In the early spring I asked town council member Matt O’Connor to take the lead in investigating the practicality of Pittsford earning designation as a Clean Energy Community.
The Clean Energy Communities program is a state effort to encourage and assist municipalities to reduce energy usage, reduce greenhouse gases and to pursue other clean energy measures. The program is administered by the New York State Energy Research and Development Authority, known as NYSERDA. We began by meeting with representatives of the Genesee Finger Lakes Regional Planning Council, which serves as the Clean Energy Communities coordinator for our region.
In addition to economies that can be realized through more efficient use of energy, qualification under the program can render Pittsford eligible for state grant funding for additional clean energy initiatives. To qualify, a local government must complete at least four high Impact Actions. Of the four that Pittsford is looking at, three represent adaptation of some long-standing practices in our operations. At the moment, we are well along on the path toward certification for each of these High Impact Actions.

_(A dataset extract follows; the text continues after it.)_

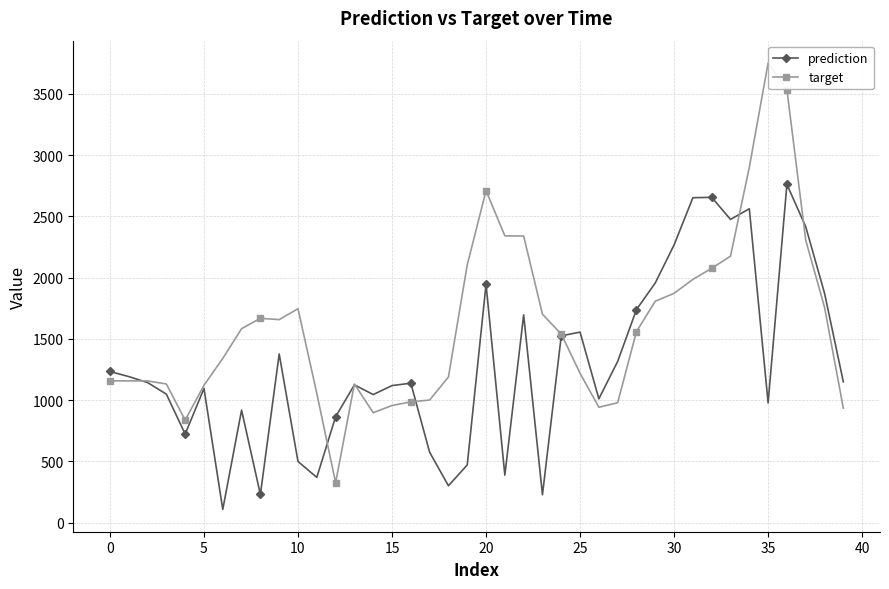

What is the value of the target point at the 10th from the left?

1657.2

The first is Energy Code Enforcement Training. This requires NYSERDA-approved training of town code compliance officers in best practices in energy code enforcement through training, collaborative plan review and joint onsite inspections of local construction projects. Members of our staff and council member O’Connor began this training recently and met with NYSERDA-approved engineers at two current construction projects in town. Next comes two full-fledged joint onsite inspections involving our staff and the engineers. Then we qualify for certification on this item.

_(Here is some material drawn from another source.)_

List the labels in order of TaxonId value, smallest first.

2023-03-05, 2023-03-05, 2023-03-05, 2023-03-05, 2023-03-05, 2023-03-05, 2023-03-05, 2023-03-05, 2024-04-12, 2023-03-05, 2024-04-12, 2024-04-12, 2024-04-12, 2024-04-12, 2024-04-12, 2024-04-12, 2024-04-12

The second high impact practice for which we’re seeking certification is Energy Benchmarking. For years, Pittsford has tracked energy usage and expense for each of our municipal buildings. Now to attain certification in this High Impact Action, the town board on May 16 adopted a resolution elevating this longtime practice to a formal town policy. This we forwarded to NYSERDA, which accepted it. Now we’ll use software from the U.S. Environmental Protection Agency to collect the data on energy of each municipal building and make it publicly available.

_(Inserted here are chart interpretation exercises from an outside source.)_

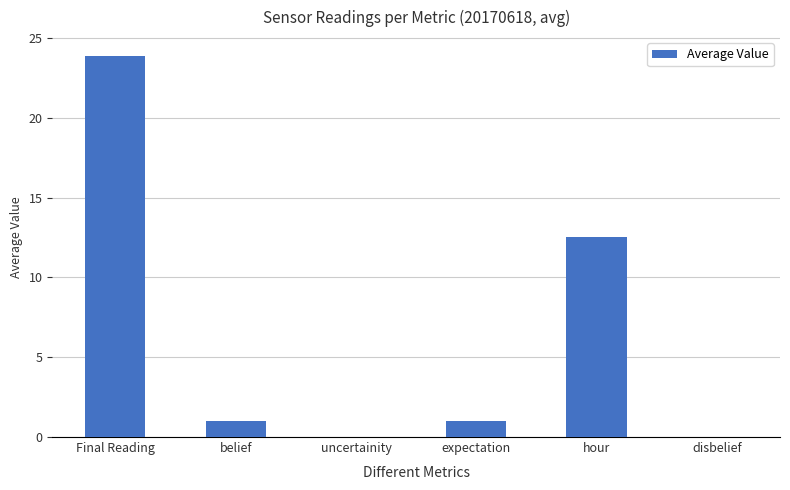

How many data points does each series have?

6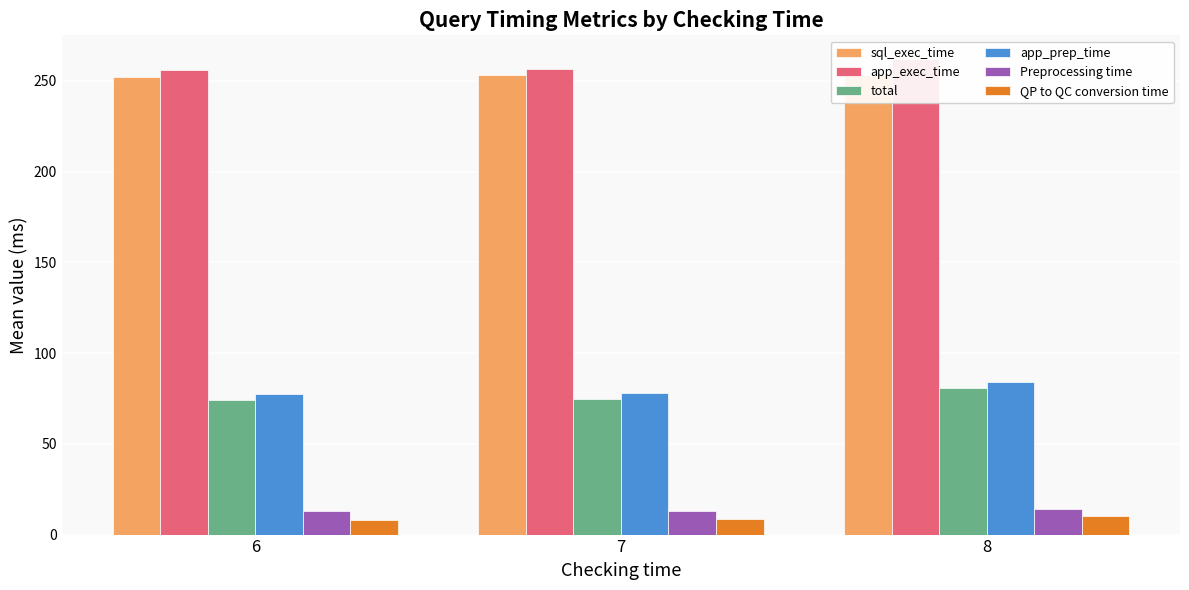

Reading left to right, list all the values displayed in this chart.

sql_exec_time: 252.3	253.4	253.0
app_exec_time: 256.1	256.8	262.0
total: 74.0	74.5	81.0
app_prep_time: 77.2	77.9	84.0
Preprocessing time: 12.9	13.1	14.0
QP to QC conversion time: 8.0	8.7	10.0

The third High Impact Action we’re addressing involves adopting a Unified Solar Permit and process. This is similar to permitting forms and practices already used by the town. The difference is that it would combine a building permit application and a solar permit application into a single form, for easier processing that lowers the burden of compliance on the applicant.
The fourth item we’re considering involves installing an electric vehicle charging station in the Town. This, together with attaining the other three High Impact Actions, would qualify Pittsford for certification as a Clean Energy Community. Last year I discussed with Village Mayor Bob Corby the idea of installing an electric vehicle charging station in the village. The town has just obtained a quote for installing such a charging station.
For purposes of the Clean Energy Communities program, Pittsford falls into the category of municipalities with population less than 40,000. So far, only one town in this category in the state has attained certification. If we’re one of the first four, we qualify for state grants for other measures that can reduce the town’s use of power even further, with commensurate savings for our taxpayers.
Although attaining certification as a Clean Energy Community appears promising at the moment, we have much to learn. Yet, quite apart from the CEC program, each of the steps I’ve described is worth doing for its own sake. These measures can result in more efficiency by decreasing the town’s use of energy and by encouraging more energy efficiency in new construction.
We owe a great debt of thanks to our town staff, particularly our code enforcement staff, for their participation in this project and enthusiasm for it. We actually are much further along at this point in moving toward designation as a clean energy community then I think any of us expected when we first looked into the possibility. Special thanks to Councilmember Matt O’Connor, for serving as the town board’s point member, leading us in pursuit of this goal.